2) Built a basic bucketing function which splits the area into blocks, percolates in some surrounding data, and assigns a projected grade using approx() - clearly this is simplistic, but it served to demonstrate the point while I decide on the best interp method (currently looking at gstat)
3) Modified the alpha function so that I could add a "cut-off" grade, i.e. hide any block with a projected grade below a certain amount.
4) Added a level function in the color call, so that I could use 2 separate gradients across the range.
5) Used shade3d() to draw individual cubes representing each block

The commented code is below:


#########################################################
##  PRELIMINARIES                                      ##
#########################################################
## load required packages
require(rgl)            # 3d package
require(RColorBrewer)   # color package for ramp creation
 
#########################################################
##  MAKE TEST DATA                                     ##
#########################################################
## make some data that looks like mining data for drilling of a surface ore body
## this represents 144 holes drilled at 25m intervals on a 300 m square grid
## each hole is 50 m long (sampled at 2m intervals)
## each hols in drilled on a bearing of 30%, and at 55% from surface
## obviously in the real world you'd have real data which is why these repeat
## the ore grade is set to 0 as a placeholder
dg<-data.frame(expand.grid(seq(0,300,25),seq(0,300,25),seq(0,-100,-3)),0,30,45)

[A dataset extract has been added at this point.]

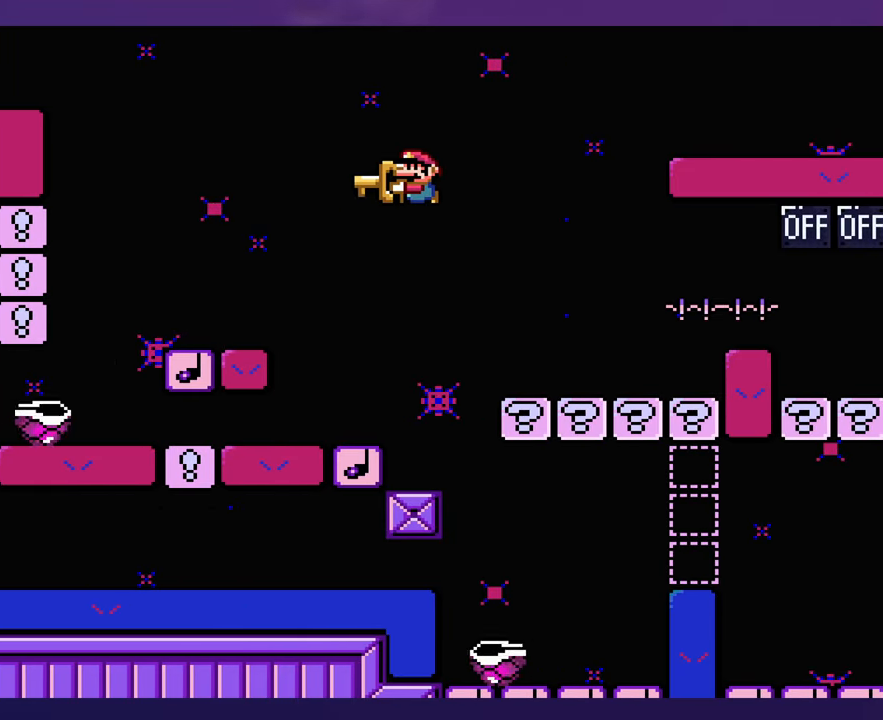
{"buttons": [], "events": []}
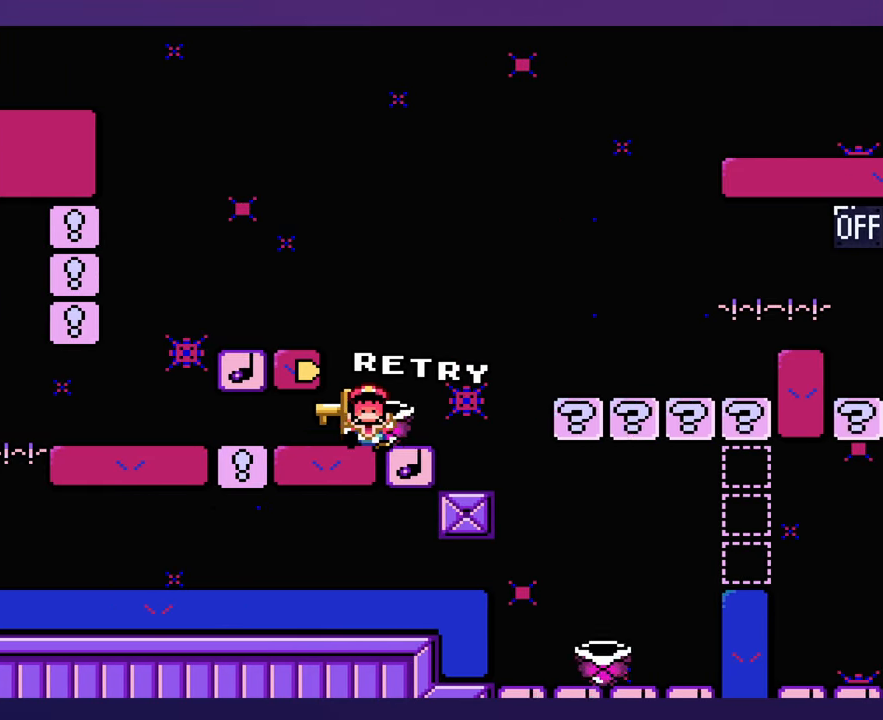
{"buttons": [], "events": []}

colnames(dg)<-c("X","Y","Z","grade","bearing","downholedeg")
 
#########################################################
##  FUNCTIONS TO PREPARE IN ADVANCE                    ##
#########################################################
 
genGrade<-function(vec,g){
  ## This function generates grade data, clustering higher values
  ## in the middle of the series (what you'd expect in a mine), 
  ## and adding some random noise
  ## Also allows shift on x, y & z with input g
  ## basically it's just making dirty x^y curves and centering them
  vec<-vec-((max(vec)-min(vec))/2)-min(vec)
  vec<-abs(vec)+g 
  vec<-1/vec^g
  vec<-vec*runif(length(vec),1,2)
  vec<-vec/max(vec)
  vec<-(vec^1.5)+runif(length(vec),0,5)
  return(vec)
}
 
scaleColors <- function(colors, vec, floor=0, floorCol=NULL) {
  ## This function generates block colors, based on a scale
  ## By default it uses one gradient 
  ## But there's an option to a subordinate "floor" series
    scaletoUnit <- (vec - min(vec))/diff(range(vec))
    floor<-max((floor-min(vec))/diff(range(vec)),0)
    floor<-min(floor,max(scaletoUnit))
    colFrame<-data.frame("val"=scaletoUnit,"1"=0,"2"=0,"3"=0)
    colFrame[which(colFrame$val>=floor),2:4] <- colorRamp(colors)(colFrame[which(colFrame$val>=floor),1])
    ifelse(is.null(floorCol),
           print("NULL"),
           colFrame[which(colFrame$val<=floor),2:4] <- colorRamp(colors)(colFrame[which(colFrame$val<=floor),1]))
    rgb(colFrame[,2], colFrame[,3], colFrame[,4], maxColorValue = 256)
    }  
 
 
scaleAlpha <- function(vec,maxa=1,mina=0,pwr=1,floor=NULL) {
  ## This function creates a discrete scale which maps to alpha values
  ## typically 0 to 1, although it allows for a superset or subset
  ## and has a raise to power factor to increase or decrease the hi/lo differential
  ## it also has a "floor", block below this are assigned an alpha of 0 to hide them
  ## which shows a visual "cut-off"
  ifelse(is.null(floor),,vec[which(vec<=floor)]<-min(vec))
  scaletoUnit <- (vec - min(vec))/diff(range(vec))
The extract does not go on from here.